- Exercise requirements -
Starting at the line that holds "camera: 85 degrees right, 0 degrees up" and stopping at the line that holds "(565, 360) = (414, 706): frying", restate the records below word for word, with both of those lines included.

Dataset items
——

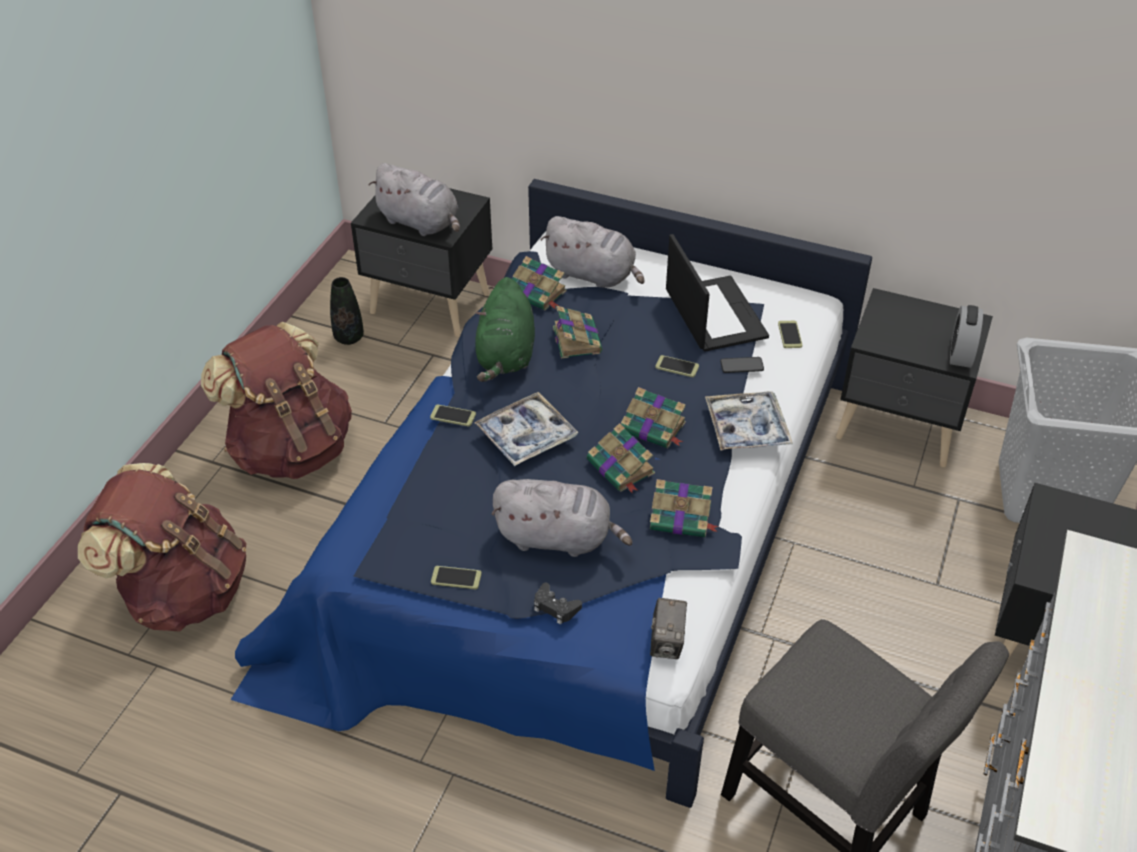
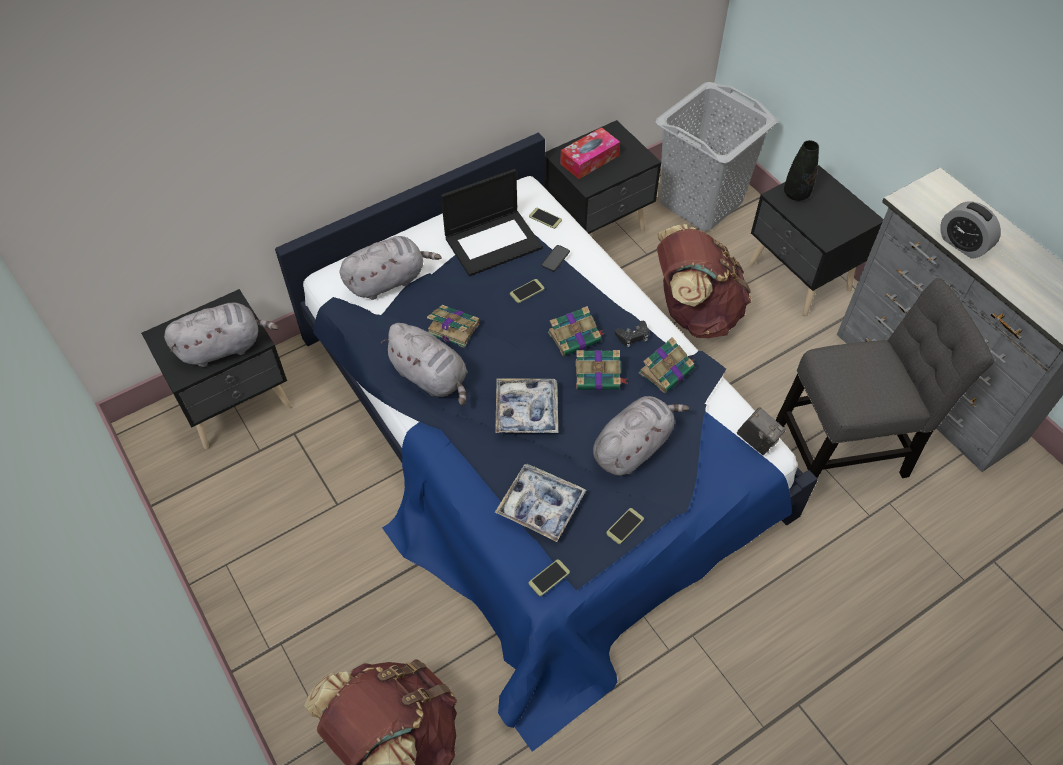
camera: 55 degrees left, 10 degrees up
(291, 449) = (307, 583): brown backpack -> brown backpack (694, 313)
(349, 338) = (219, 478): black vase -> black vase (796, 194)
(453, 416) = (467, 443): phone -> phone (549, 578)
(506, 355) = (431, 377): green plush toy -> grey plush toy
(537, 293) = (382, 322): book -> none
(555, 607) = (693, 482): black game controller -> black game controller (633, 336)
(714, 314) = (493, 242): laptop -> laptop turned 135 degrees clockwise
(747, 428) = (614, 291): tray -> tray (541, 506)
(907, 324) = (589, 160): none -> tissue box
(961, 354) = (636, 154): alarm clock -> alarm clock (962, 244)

——

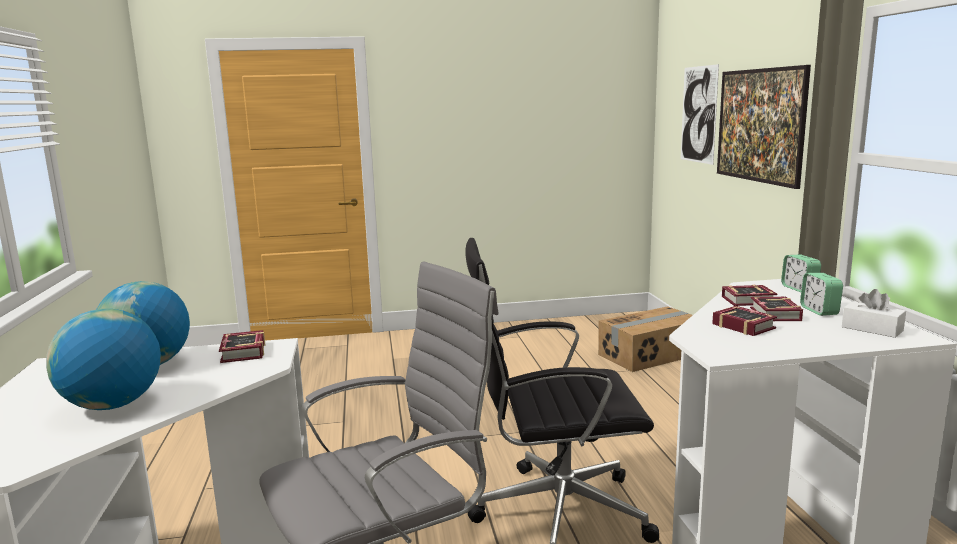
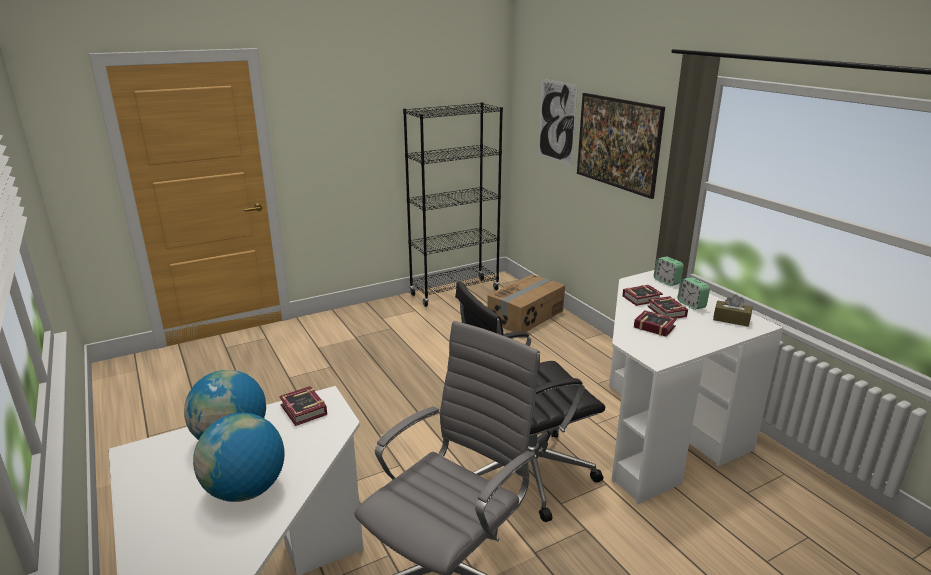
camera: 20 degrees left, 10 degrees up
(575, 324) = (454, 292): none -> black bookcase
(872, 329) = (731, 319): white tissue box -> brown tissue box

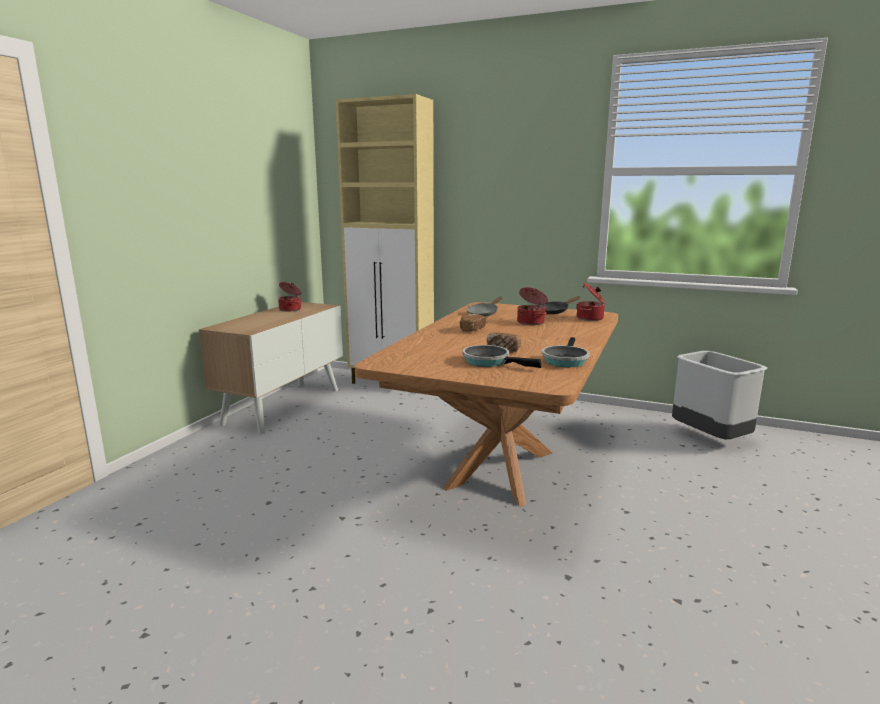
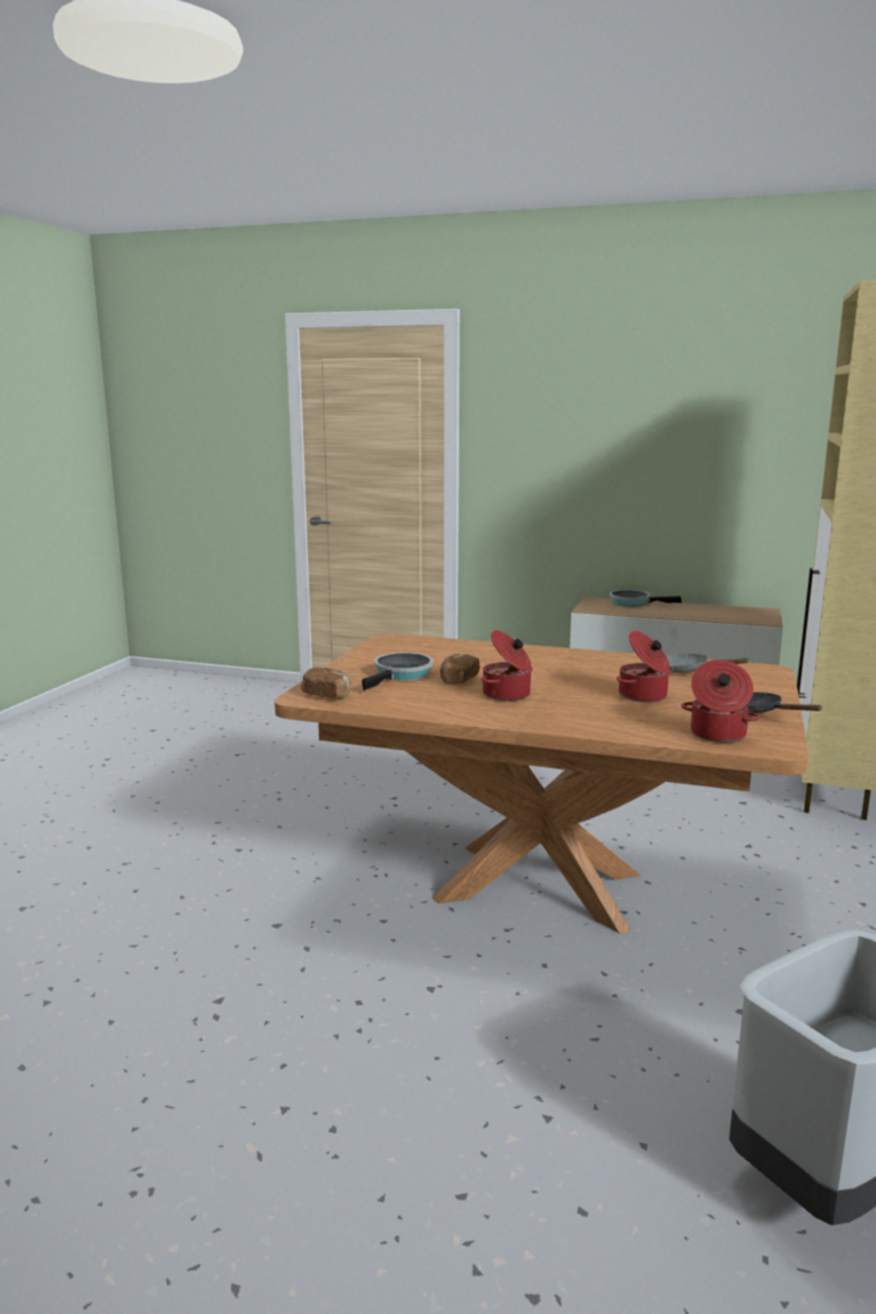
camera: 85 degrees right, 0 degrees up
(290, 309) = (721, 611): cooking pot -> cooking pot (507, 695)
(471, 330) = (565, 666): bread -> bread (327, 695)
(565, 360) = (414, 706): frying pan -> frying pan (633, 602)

——

- Result -
camera: 85 degrees right, 0 degrees up
(290, 309) = (721, 611): cooking pot -> cooking pot (507, 695)
(471, 330) = (565, 666): bread -> bread (327, 695)
(565, 360) = (414, 706): frying pan -> frying pan (633, 602)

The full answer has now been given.